Early in January a system-admin enabled the slow-query log on our future production site. Nothing was appearing in the log by late January. Given that, I suspected the problem wasn’t single large queries, but too many small individual queries per request (at least for the search) that simply add up. This turned out to be exactly the case. Permissions by Term was repeatedly making queries that missed the slow-query threshold but, altogether, became painfully slow.

Potential Areas for Performance Enhancement/Review

There are a number of webpages that provide suggestions for improving Drupal performance. Often they repeat each other. Below is a list of their suggestions, with additional commentary, in the order in which they were first seen. We would have tested a number of these had we not identified our culprit as quickly as we did. We may yet investigate some of these in the future.

  • Ensure Page & Block caching are enabled (moot for the cold-cache case we are testing)
  • Enable CSS and JS aggregation (applies for over-all page loading time; impact on TTFB unclear but possibly slows it down by a few microseconds)
  • Enable Twig caching
  • Views Litepager. This module increases view speed by only providing previous and next links. (May or may not apply to views infinite scroll; impact should be tested)
  • Boost. This module generates static HTML pages for anonymous user. This could drastically improve page loading for anonymous users, although it would need testing to determine disk space and processing time requirements. It also likely won’t apply to search pages (the biggest performance issue we have right now).
  • Review site for modules to disable, e.g.:
    • Statistics
    • PHP Filter
  • Using IIIF/Cantaloupe for images instead of stored items
  • Use Syslog for the error log
  • Search without loading entities
  • Offloading some hook code to the Queue API for background processing (e.g. moving media from private to public filesystem).
  • Using a MySQL slave for Views or programmatic entity queries.
  • Avoiding node_access in Views (can introduce security issues).
  • Memcache (isn’t likely to impact local-dev TTFB testing; it’s benefit comes from preserving the MySQL database for new requests during live-site traffic OR if the Entity Cache has been warmed).
  • Replacing MySQL with MongoDB for the Entity/Field storage, useful for highly dynamic sites with lots of content entities, like ours. (It would be a drastic change that may limit available contrib modules; requires an extensive review and perhaps a ‘last resort’ option.) Not a full review of the site, but permissions_by_term, which we currently use, would not support this use-case.

Notes

  1. Sheltren, Jeff, et al.
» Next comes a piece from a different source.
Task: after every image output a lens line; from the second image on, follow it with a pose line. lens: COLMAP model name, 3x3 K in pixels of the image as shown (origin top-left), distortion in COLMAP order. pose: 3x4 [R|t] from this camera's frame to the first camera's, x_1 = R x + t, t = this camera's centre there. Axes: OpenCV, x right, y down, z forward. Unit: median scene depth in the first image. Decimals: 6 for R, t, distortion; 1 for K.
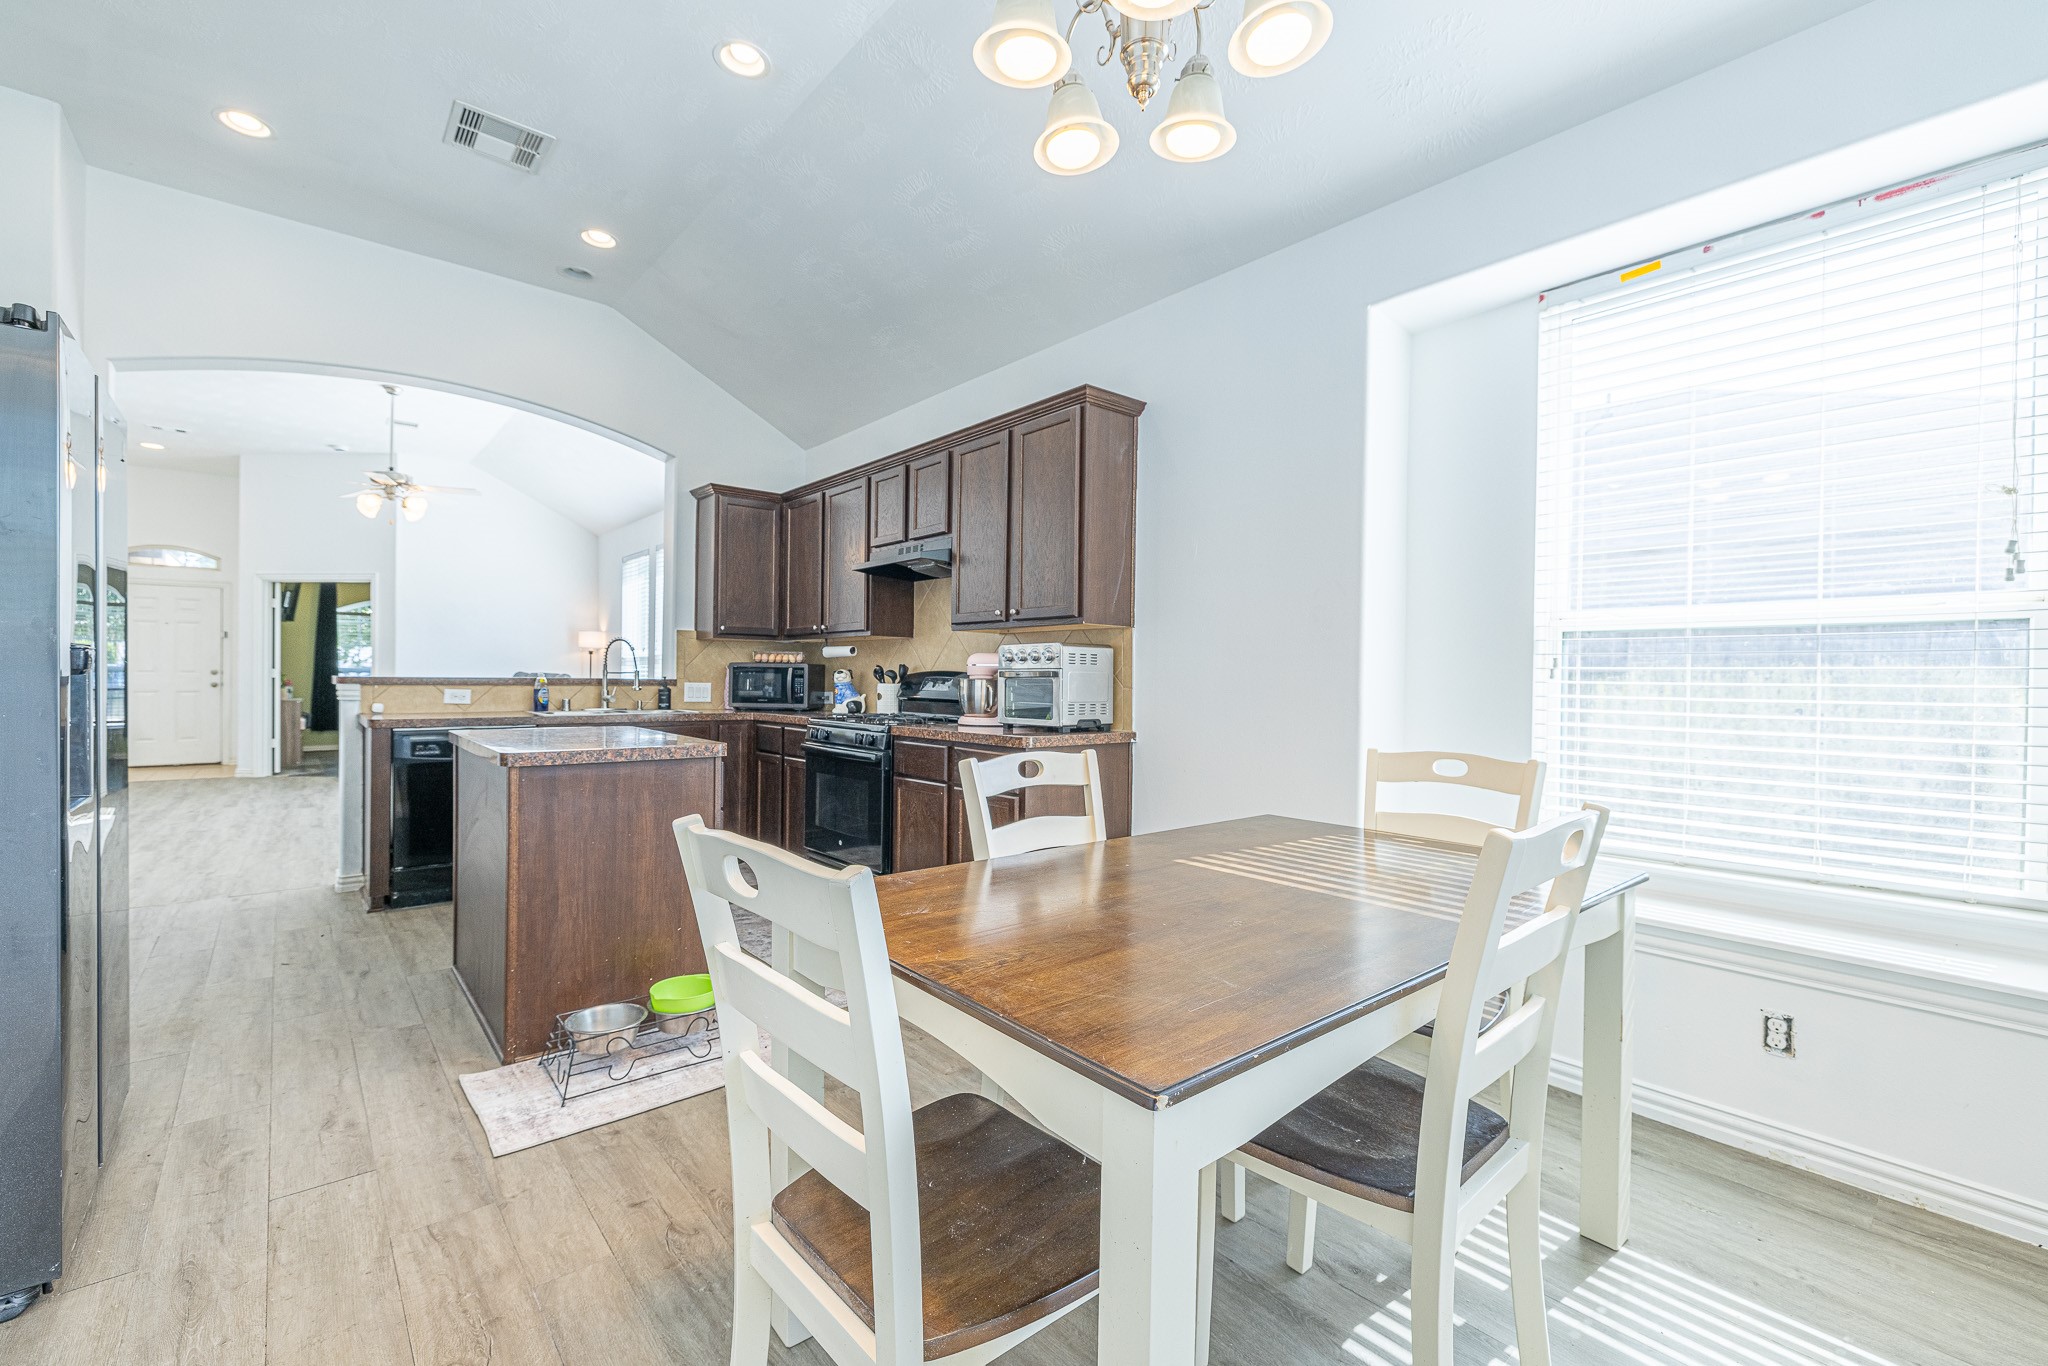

High Performance Drupal: Fast and Scalable Designs. 1st ed., Sebastopol, CA, O’Reilly Media, 2013. 

  2. curl -o /dev/null -sS -w "$theme\t$URL\t$run\t%{time_starttransfer}\n" $URL 

  3. For the curious, I’m posting the test scripts and the collected test data in a zip file

  4. The indexer was stopped early for the full archival descriptions load. The current performance issues cause the indexer to run ~6 times slower than it usually would and would have taken a full week to complete. Reviewing the SOLR logs indicated that, at the DAMS current content load, SOLR was returning most results in under 100 milliseconds which barely impacts the overall TTFB. Given the relatively long time required for a full index and it’s relative un-importance to overall TTFB, I decided to expedite the testing process by stopping the indexer at ~61%, which was sufficient to contain all taxonomy terms, digital collections objects, archival description, and a significant portion or archival component objects. See the SOLR Performance section in “Additional Notes.” 

  5. The standard deviation between the themes for loading a digital object is only 0.96 seconds at the greatest load, compared to the average load time of 17.95 seconds. 

  6. See “HOW DO YOU RESTRICT ACCESS TO CONTENT IN DRUPAL 8? 6 MODULES THAT WILL DO THE JOB FOR YOU” for additional permissions modules we can test. From this list, Taxonomy Access Control Lite looks promising at first glance and my initial performance tests show no performance impact. However, it does not appear to be actively maintained and it still needs to be reviewed for Media support.